Üçüncüsü, ben yereli öne çıkaracak bir değişiklik sürecinde öncelikle İçişleri Bakanlığı bünyesindeki Mahalli İdareler Teşkilatı’nın ayrı bir bakanlığa dönüştürülmesi gerektiği kanaatindeyim. İçişleri Bakanlığı içinden bir Mahalli İdareler ve Yerel Kalkınma Bakanlığı ile Göçmen Bakanlığı çıkartılmasının faydalı olacağını düşünüyorum. Böylece İçişleri Bakanlığı’nın asli görevine, asayiş ve terörle mücadeleye, odaklanabileceği kanaatindeyim. Yerelde büyümenin bir sahibi olmadığında Türkiye’nin daha tempolu büyüyebilmesi mümkün değildir. Halen daha ülke arazisini hangi iktisadi ve sosyal amaçlarla kullanacağını bir bütün olarak bilmeyen, mekân kullanımı üzerinde düşünmekten aciz bir idareden söz ediyoruz. Unutmayın, Türkiye’nin halen bir mekân planı da yoktur. Buradan zenginleşme hikâyesi çıkar mı? Çıkmaz.

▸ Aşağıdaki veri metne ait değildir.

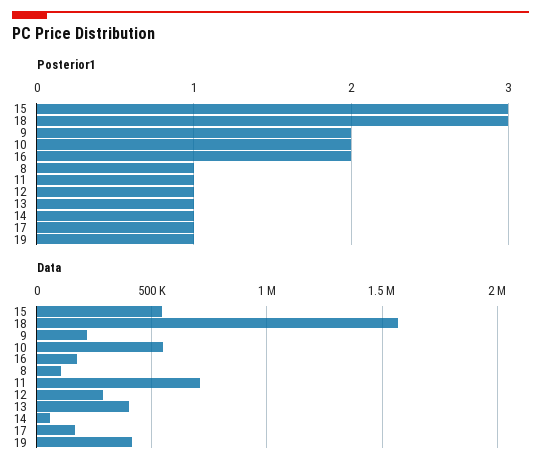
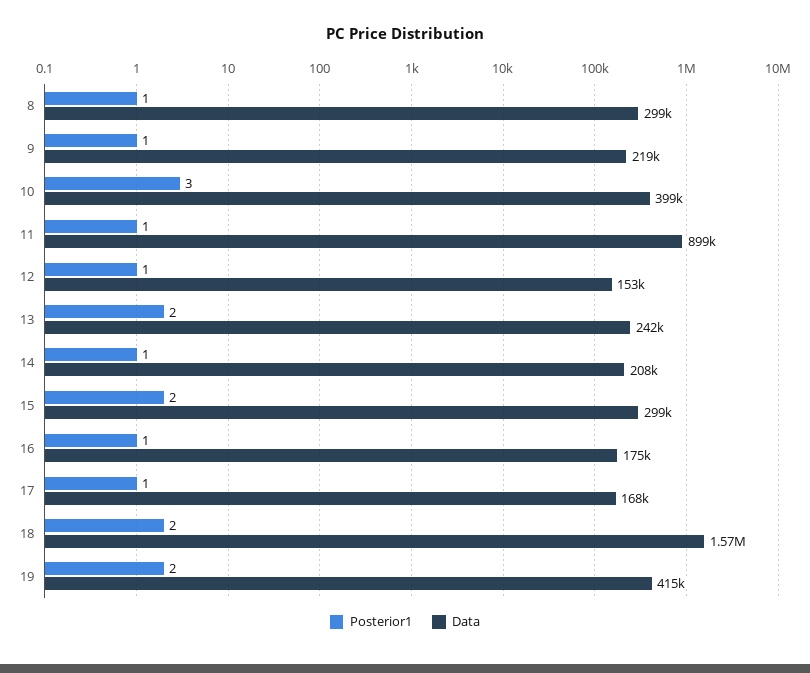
Posterior1, 15: 3 -> 2
Posterior1, 18: 3 -> 2
Posterior1, 9: 2 -> 1
Posterior1, 10: 2 -> 3
Posterior1, 16: 2 -> 1
Posterior1, 13: 1 -> 2
Posterior1, 19: 1 -> 2
Data, 15: 550000 -> 299000
Data, 10: 550000 -> 399000
Data, 8: 100000 -> 299000
Data, 11: 700000 -> 899000
Data, 12: 300000 -> 153000
Data, 13: 400000 -> 242000
Data, 14: 50000 -> 208000

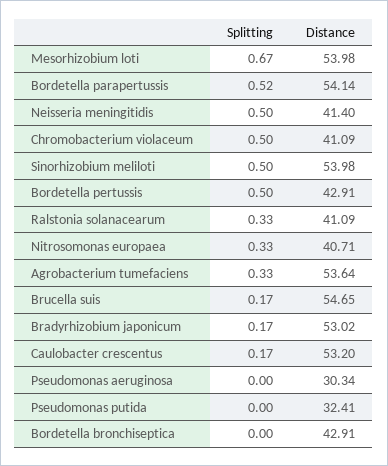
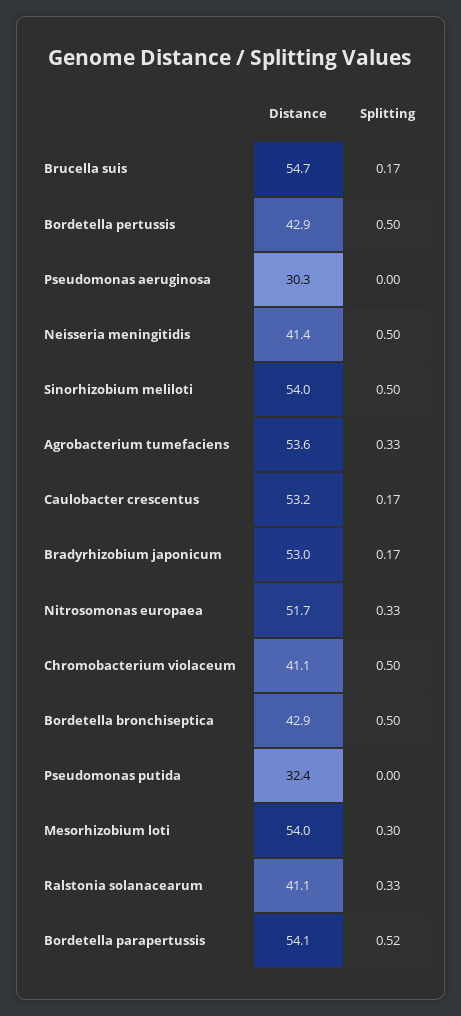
Splitting, Mesorhizobium loti: 0.67 -> 0.3
Distance, Nitrosomonas europaea: 40.71 -> 51.7
Splitting, Bordetella bronchiseptica: 0 -> 0.5

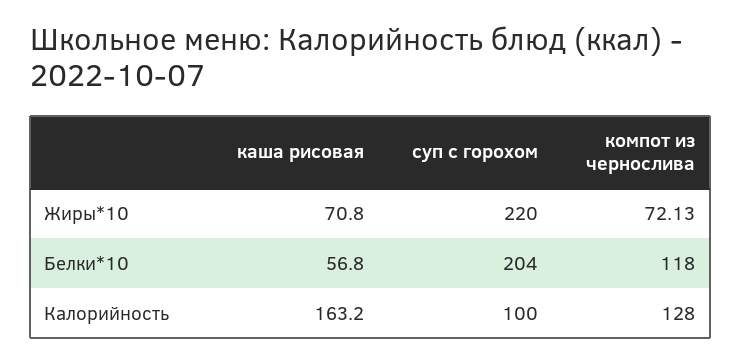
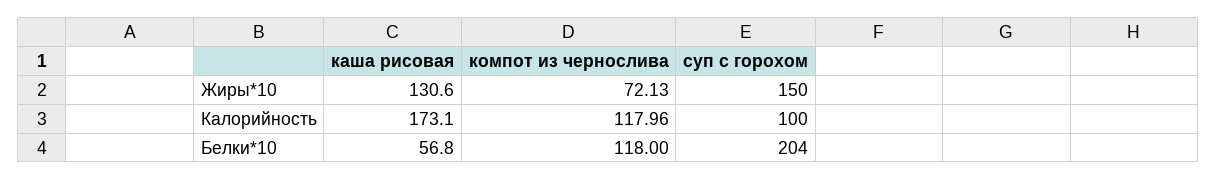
каша рисовая, Жиры*10: 70.8 -> 130.6
суп с горохом, Жиры*10: 220 -> 150
каша рисовая, Калорийность: 163.2 -> 173.1
компот из чернослива, Калорийность: 128 -> 117.96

Yeni hükümete bakarken bunları hala göremiyor olmak, bu konularda yeterince düşünmediğimizi gösteriyor yalnızca. Ben bunu hazin buluyorum. Ayrıca kendi başına beceremediğimizi yapmamızı sağlayacak Avrupa Birliği sürecini yeniden başlatmayı bir türlü becerememiş olmamızı da önemli bir eksiklik olarak görüyorum. Ne kadar yüksekten de atsanız lafla peynir gemisi yürümüyor. Türkiye’nin artık dedikodudan icraata geçmesi gerekiyor. Bunu hala öğrenememiş olmamız da aslında hüzün verici. Türkiye’nin hayal ile hakikati birbirinden ayırmayı öğrenmesi gerekmektedir. Bir daha söyleyeyim: Türkiye’nin son 12 yıllık ekonomik performansı göz kamaştırıcı değildir. Türkiye, bir nevi tık nefes olup kalmıştır.
Bu köşe yazısı 26.05.2016 tarihinde Dünya Gazetesi'nde yayımlandı.